Bu film eş dostla falan seyredilmez.
Sinefil değilseniz yine seyredilmez.
Belgesel izlemiyorsanız seyredilmez.
Diyalog, espri, CGI, aksiyon seviyorsanız seyredilmez.
Uyarılarımı da güzelce yaptıktan sonra şöyle bir özet geçmeye çalışayım.
40 yıl arayla Amazon deltasına gelen iki bilim insanının aynı kişiyle yaptıkları yolculuk. Yolculuğun amacı belli : her derde deva bir nebatı bulmak (kudret narı olabilir mi acaba ?).
Adamımız Karamakate (ki uyduruk kaydırık çizgi roman karakterlerinden çok daha sahici ve derindir); 40 yıl arayla aynı rotayı izleyip, noktayı koyuyor.
Film siyah beyaz. Yönetmen çok akıllıca bir iş yapıp böyle çekmiş, diğer türlü mekan o kadar olağanüstü ki öykünün önüne geçerdi muhakkak.
Efem : "uygar" dünyanın bakış açısıyla, yerelin bakış açısından doğayı görüyoruz. Alman ve Amerikan ekolünün farklılıklarını görüyoruz.
Din, uygarlık, kapitalizm ve emperyalizm (kauçuk ekseninde !), doğa insan ilişkisi, yozlaşma (misyondaki 40 yılın hesabını yapın !) gibi olguları izliyoruz.
Burada bir girdi yapmak isterim.
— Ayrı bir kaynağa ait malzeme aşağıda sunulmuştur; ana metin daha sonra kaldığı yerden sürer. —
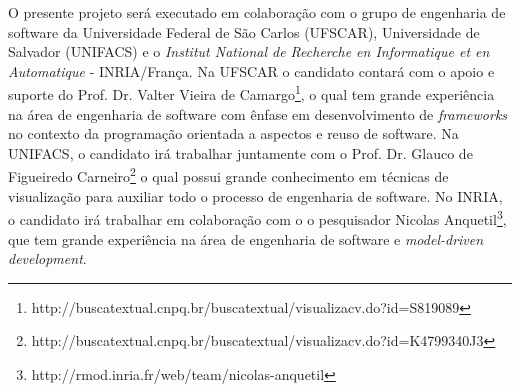 \documentclass[12pt]{article}
\begin{document}
O presente projeto será executado em colaboração com o grupo de engenharia de software da Universidade Federal de São Carlos (UFSCAR), Universidade de Salvador (UNIFACS) e o \textit{Institut National de Recherche en Informatique et en Automatique} - INRIA/França. Na UFSCAR o candidato contará com o apoio e suporte do Prof. Dr. Valter Vieira de Camargo\footnote{http://buscatextual.cnpq.br/buscatextual/visualizacv.do?id=S819089}, o qual tem grande experiência na área de engenharia de software com ênfase em desenvolvimento de \textit{frameworks} no contexto da programação orientada a aspectos e reuso de software. Na UNIFACS, o candidato irá trabalhar juntamente com o Prof. Dr. Glauco de Figueiredo Carneiro\footnote{http://buscatextual.cnpq.br/buscatextual/visualizacv.do?id=K4799340J3} o qual possui grande conhecimento em técnicas de visualização para auxiliar todo o processo de engenharia de software. No INRIA, o candidato irá trabalhar em colaboração com o o pesquisador Nicolas Anquetil\footnote{http://rmod.inria.fr/web/team/nicolas-anquetil}, que tem grande experiência na área de engenharia de software e \textit{model-driven development}.



\small


\end{document}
Theo, tanış olduğu kabile şefine pusulasını vermeyip arıza çıkarınca "ne pinti Alman" yorumu yaptım. Hatalıymışım. İşte sonraki sahnede bu sığlığımı anlayıp hicap duydum. Theo diyor ki : "o pusulayı verirsem, yüzyıllardır nesilden nesile geçen yıldızlara bakarak yön bulma bilgisi kaybolacak, bunu nasıl yaparım ?". İşte antropolog bilim insanının bakış açısı.
Kendi hesabıma Theo'yu Evan'dan daha fazla tuttum ama sizi bilemem tabi.
Ama bu kadar iyi görüntüler, bu kadar iyi müzikler (Haydn "Creation" vs.), bu kadar iyi oyunculuklar (Nilbio Torres ve Antonio Bolivar'ın başka kayıtlı başka filmi yok) da olsa zor film.
Son söz : Yaradan kimseyi chullachaqui yapmasın.